I recently helped negotiate an employment contract for a new hire at a portfolio company.  It was clear from the very beginning that this new VP of Marketing was the right fit for the company and that the chemistry was there.  Both sides were excited about moving forward until we got to the employment contract.  In theory, we were in general agreement on salary range, bonus, etc. but what ended up scaring us was the fact that every issue, big or small, was negotiated to the nth degree.  There was no give from the other side and when issues such as vacation days were hotly contested, I got quite concerned.  In the end we passed on the candidate.  We reasoned that if he was this difficult during a negotiation for his contract that he would be just as difficult to work with.  I am not sure if he relied on his lawyer too much or if it was just his style, but either way negotiating every nickel and dime is not how to get deals done.  I felt that the basic element of trust was never established in the negotiation. 

My only words of wisdom for you is that In any negotiation, make sure you mark down your most important points and put them in a bucket.  Place the less important deal points in another bucket.

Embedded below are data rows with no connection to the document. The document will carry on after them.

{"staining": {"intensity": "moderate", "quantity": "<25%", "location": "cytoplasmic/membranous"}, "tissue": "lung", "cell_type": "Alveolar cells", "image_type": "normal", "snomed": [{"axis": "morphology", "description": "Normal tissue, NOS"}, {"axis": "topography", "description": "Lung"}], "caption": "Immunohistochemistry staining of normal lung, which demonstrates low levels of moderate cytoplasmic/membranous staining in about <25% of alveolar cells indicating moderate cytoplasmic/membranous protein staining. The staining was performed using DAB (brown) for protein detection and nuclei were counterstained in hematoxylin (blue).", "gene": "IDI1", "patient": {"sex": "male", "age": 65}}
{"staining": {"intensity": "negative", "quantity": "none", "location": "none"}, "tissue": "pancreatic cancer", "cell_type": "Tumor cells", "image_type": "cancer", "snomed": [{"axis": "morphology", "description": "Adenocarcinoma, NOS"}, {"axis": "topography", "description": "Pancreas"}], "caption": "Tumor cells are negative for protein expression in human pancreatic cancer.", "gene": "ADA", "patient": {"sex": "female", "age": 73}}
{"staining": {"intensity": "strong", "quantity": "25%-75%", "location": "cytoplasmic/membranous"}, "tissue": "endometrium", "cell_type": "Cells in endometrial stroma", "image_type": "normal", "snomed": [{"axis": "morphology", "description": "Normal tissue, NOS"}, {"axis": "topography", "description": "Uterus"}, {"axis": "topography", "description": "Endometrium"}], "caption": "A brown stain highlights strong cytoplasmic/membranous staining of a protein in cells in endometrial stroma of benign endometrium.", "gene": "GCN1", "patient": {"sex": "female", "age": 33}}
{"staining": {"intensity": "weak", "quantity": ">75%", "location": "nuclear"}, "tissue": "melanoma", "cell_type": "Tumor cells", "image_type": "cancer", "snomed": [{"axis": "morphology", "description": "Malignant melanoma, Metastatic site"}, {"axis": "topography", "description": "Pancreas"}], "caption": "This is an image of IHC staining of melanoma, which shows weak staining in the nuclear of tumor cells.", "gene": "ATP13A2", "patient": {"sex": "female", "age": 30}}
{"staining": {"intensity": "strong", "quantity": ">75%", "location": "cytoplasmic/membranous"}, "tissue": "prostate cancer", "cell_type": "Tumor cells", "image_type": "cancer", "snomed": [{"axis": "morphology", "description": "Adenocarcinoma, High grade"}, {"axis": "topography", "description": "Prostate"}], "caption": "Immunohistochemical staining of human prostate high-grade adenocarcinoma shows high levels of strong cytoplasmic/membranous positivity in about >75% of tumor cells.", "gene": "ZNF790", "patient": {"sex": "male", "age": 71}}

Try to put yourself in the company’s shoes to understand their major points as well.  I encourage you to ask for everything but at the end of the day be smart about what you really want-try to win on the big points but don’t be afraid to give in on the small issues.  At the end of the day, nickels and dimes do not add up.

Fundraising is a distraction

I was speaking with a friend yesterday who recently signed a term sheet to raise a Series B round.  While he did not hit it out of the park with the valuation, it was a nice step-up none-the-less and would provide his company with the capital to move forward and stay ahead of its competition.  He and I both fully acknowledged that he could have pushed the valuation higher if he spent time with more than two venture firms, but we both agreed that the right thing to do was take the money and build the business.  This was an easy decision because fundraising is a distraction and valuation isn’t everything.  When you are a lean and mean startup where you are just beginning to build your management team, every second you spend fundraising means more time that you are not working on your business.  I have seen too many entrepreneurs go on the VC tour, spend too much time on fundraising, and consequently miss important milestones.  In the end, the extensive fundraising process ends up backfiring since the VCs get concerned about lack of progress.  So the next time you are faced with the prospect of raising money painlessly and quickly, the slight discount you take on your valuation today will be well worth it in terms of what you can do to build your business and continue innovating your product or service.

What does Sarbanes-Oxley have to do with donuts?

I had lunch with a friend of mine yesterday who is an officer with a public technology company.  As we started discussing his business, one of the topics of conversation was Sarbanes Oxley.  His company just went through an expensive Sarbox audit to get into compliance and while his company passed with flying colors on most of the important issues, his company failed the audit.  Why?  Here is the short story.  One of his sales reps was hosting a client meeting and bought $15 worth of donuts.  The rep got a signature and approval from the CFO on the purchase.  Why did they fail?  The accountants said that the rep needed to get 2 signatures, one from the VP Sales and one from the CFO.  If the rep could buy $15 worth of donuts with only one signature, then think about what else he could buy.  That too me is quite inane and ridiculous.  There has to be some threshold, for example, on when 2 signatures are necessary for an expense report.  This is a perfect example of why Sarbox is expensive for public companies.  While I believe that Sarbox is a good thing and better and more stringent accounting is necessary, I also think that there is alot of waste ineherent in the regulations and that it needs to be reexamined.

This brings me to another point.  I had the opportunity to speak on a panel the other day hosted by Venture Scene New York.  The panel focused on exits or liquidity events and how VCs thought about them.  The clear trend that I am seeing is that companies really have second thoughts about going public these days due to the costs and requirements of Sarbox.  That obviously is not the sole reason many companies that can go public choose to be acquired but it is one of the top few.  In addition, it is no surprise that you see many public companies, particularly smaller ones, looking to go private as well.  Something has to be done to make Sarbox more relevant and less onerous, particularly for smaller companies.